- [Goal of the exercise]
From the listing below, copy each line that contains the word "Legal".

Excerpted records section start

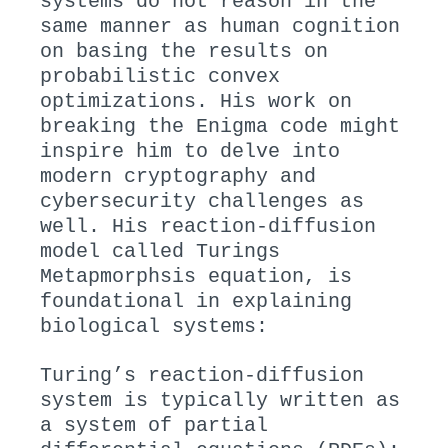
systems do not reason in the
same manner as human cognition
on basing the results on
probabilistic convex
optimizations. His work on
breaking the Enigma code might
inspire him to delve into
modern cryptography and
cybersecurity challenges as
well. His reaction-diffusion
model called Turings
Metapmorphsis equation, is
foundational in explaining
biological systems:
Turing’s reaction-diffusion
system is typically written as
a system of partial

Excerpted records section end
Excerpted records section start

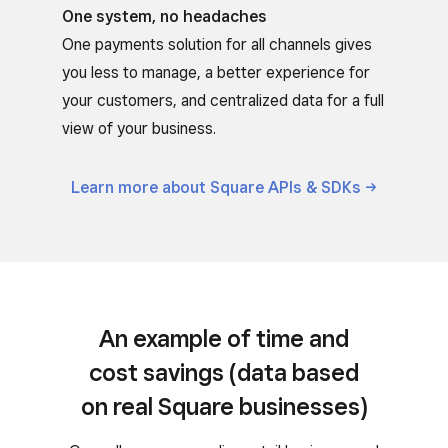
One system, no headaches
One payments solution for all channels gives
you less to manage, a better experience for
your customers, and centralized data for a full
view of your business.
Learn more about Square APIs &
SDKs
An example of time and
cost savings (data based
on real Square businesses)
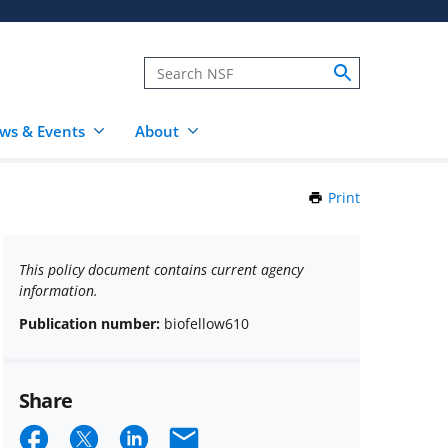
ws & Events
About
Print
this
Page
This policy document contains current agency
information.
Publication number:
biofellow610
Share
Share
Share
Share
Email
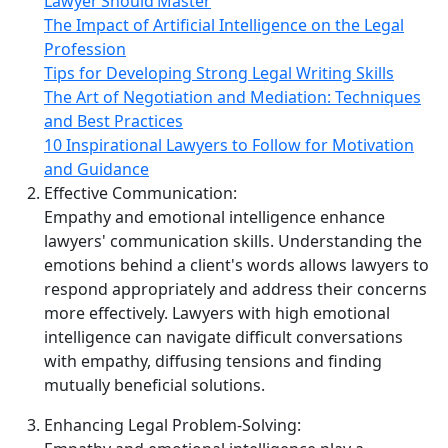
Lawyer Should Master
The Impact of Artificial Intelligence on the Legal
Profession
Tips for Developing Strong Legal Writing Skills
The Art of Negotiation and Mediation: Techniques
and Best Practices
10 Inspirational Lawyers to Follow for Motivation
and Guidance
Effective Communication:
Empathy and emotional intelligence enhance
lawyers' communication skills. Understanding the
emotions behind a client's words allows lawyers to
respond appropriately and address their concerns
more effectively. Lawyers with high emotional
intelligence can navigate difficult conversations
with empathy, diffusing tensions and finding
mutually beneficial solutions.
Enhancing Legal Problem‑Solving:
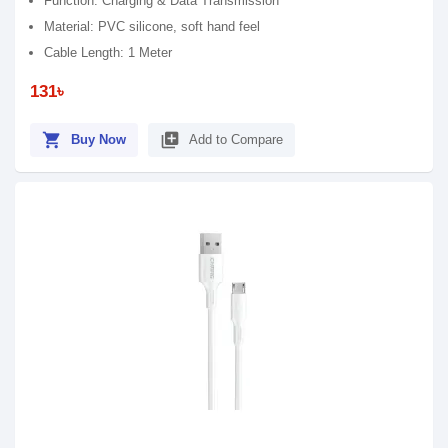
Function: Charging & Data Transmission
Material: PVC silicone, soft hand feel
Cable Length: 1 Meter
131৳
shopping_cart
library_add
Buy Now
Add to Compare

Excerpted records section end
Excerpted records section start

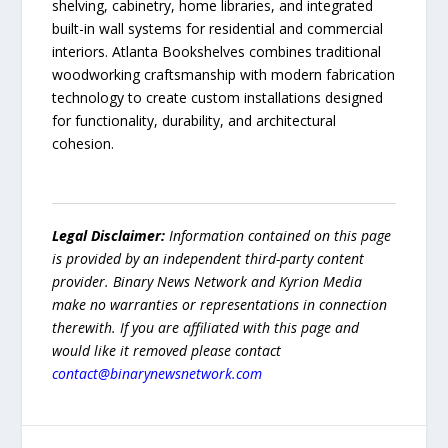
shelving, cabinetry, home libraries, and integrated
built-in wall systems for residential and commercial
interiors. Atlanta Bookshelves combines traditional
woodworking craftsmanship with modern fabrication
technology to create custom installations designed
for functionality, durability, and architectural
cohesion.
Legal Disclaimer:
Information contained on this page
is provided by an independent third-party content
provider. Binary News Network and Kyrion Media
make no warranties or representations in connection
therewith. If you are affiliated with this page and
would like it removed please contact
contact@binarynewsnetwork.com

Excerpted records section end

- [Output of the exercise]
The Impact of Artificial Intelligence on the Legal
Tips for Developing Strong Legal Writing Skills
Enhancing Legal Problem‑Solving:
Legal Disclaimer:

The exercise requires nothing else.